Eric Cantor Still Claiming Wall Street is Over-Regulated
By Heather Thursday Dec 17, 2009 2:00pm
Is it asking too much that if you're a cable news host and you bring someone on specifically to answer a question, that you try to get them to actually answer it before they leave the set? Rick Sanchez frames this interview as Cantor being willing to respond Sanchez's comments about the repeal of Glass-Steagall and passing the Commodity Futures Modernization Act which prevented the derivatives market from being regulated. Of course Cantor is never willing to say whether it was a bad idea to get rid of Glass-Steagall or deregulate derivatives even though he admits financial institutions should have never been leveraged the way they were.

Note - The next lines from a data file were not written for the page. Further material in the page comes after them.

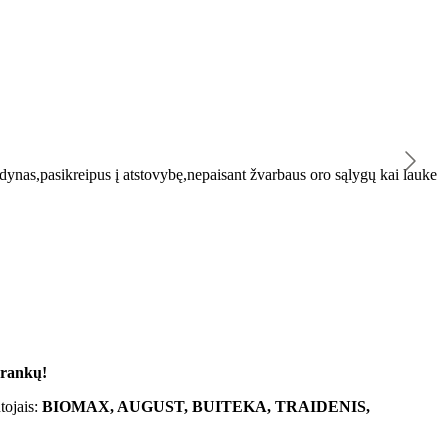
K
ynas,pasikreipus į atstovybę,nepaisant žvarbaus oro sąlygų kai lauke
"
 rankų!
tojais:
BIOMAX, AUGUST, BUITEKA, TRAIDENIS,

He obviously thinks we need less regulation when he's still singing the praises of the "entrepreneurial spirit" and "free markets". I guess he thinks they should be free to take down the world's economy again when we have another bubble because they still haven't been regulated. As our commenter spicegal pointed out, Cantor's got some conflicts of interest with his wife as well. It would be nice if someone in the media would ask him about her business dealings but I'm not holding my breath for that to happen any time soon either. I'm quite sure Cantor's just one more name on a very long list of Congressmen with similar scenarios.
SANCHEZ: We have spoken on this show so many times about some of the things that went wrong that put us in the situation that we are in now with this crisis with Wall Street and our economy, the repeal of Glass-Steagall which eventually allowed investment banks to act and get in cahoots with regular banks. We talked about the Commodity Futures Modernization Act, which essentially allowed those default-tax swaps which were really schemes, they were -- they were selling nothing but - well, certainly nothing for the American people, and a lot for themselves on Wall Street.
And we have also talked about regulators who never got anything done because they were too busy looking the other way while people were doing things, because they wanted a job on Wall Street one day. That is what has been told to us from people on the inside, by regulators who were there, by experts, by economists.
So with that on the table, yesterday I get this tweet from GOP Whip Eric Cantor, and he suggests in the tweet, and that is why I wanted to have him on, that not Washington overregulation. Overregulation? And I am just sitting here thinking, and I think a lot of you all are as well, overregulation, isn't the problem underregulation?